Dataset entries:
========================================
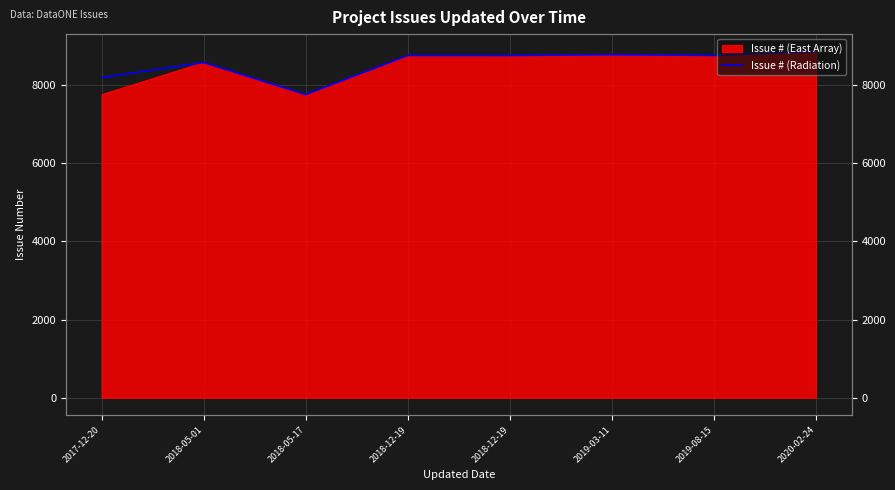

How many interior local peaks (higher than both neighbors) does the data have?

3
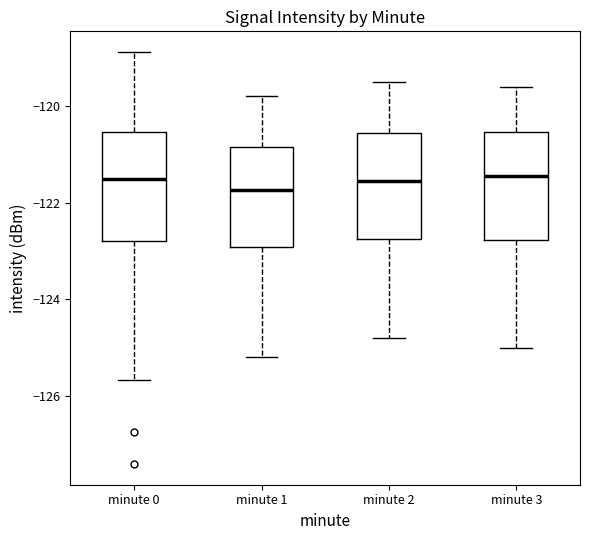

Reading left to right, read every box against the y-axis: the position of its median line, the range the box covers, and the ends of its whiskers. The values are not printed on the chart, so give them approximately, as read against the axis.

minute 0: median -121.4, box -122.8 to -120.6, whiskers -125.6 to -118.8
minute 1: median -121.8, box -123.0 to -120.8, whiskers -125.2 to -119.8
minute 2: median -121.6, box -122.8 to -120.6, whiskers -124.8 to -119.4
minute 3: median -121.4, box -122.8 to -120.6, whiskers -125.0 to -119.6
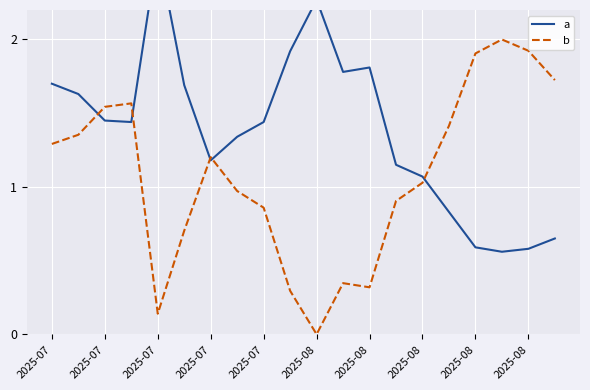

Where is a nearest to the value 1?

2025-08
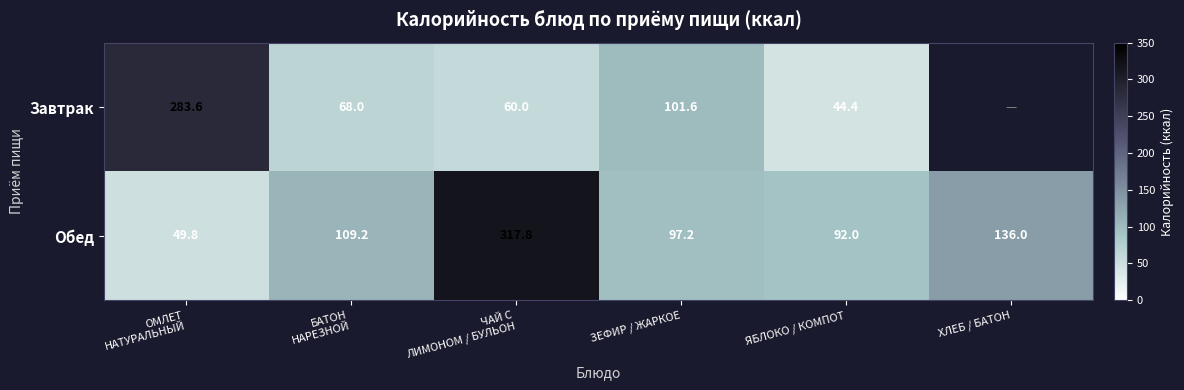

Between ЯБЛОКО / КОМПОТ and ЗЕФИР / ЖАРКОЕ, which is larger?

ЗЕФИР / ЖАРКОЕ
========================================
Exercise aim: Can you output each nonblank line of the material above as a Markdown table with the columns "No." and "Text", giving each row a number and leaving the pictures out?

Answer area:
| No. | Text |
|---|---|
| 1 | How many interior local peaks (higher than both neighbors) does the data have? |
| 2 | 3 |
| 3 | Reading left to right, read every box against the y-axis: the position of its median line, the range the box covers, and the ends of its whiskers. The values are not printed on the chart, so give them approximately, as read against the axis. |
| 4 | minute 0: median -121.4, box -122.8 to -120.6, whiskers -125.6 to -118.8 |
| 5 | minute 1: median -121.8, box -123.0 to -120.8, whiskers -125.2 to -119.8 |
| 6 | minute 2: median -121.6, box -122.8 to -120.6, whiskers -124.8 to -119.4 |
| 7 | minute 3: median -121.4, box -122.8 to -120.6, whiskers -125.0 to -119.6 |
| 8 | Where is a nearest to the value 1? |
| 9 | 2025-08 |
| 10 | Between ЯБЛОКО / КОМПОТ and ЗЕФИР / ЖАРКОЕ, which is larger? |
| 11 | ЗЕФИР / ЖАРКОЕ |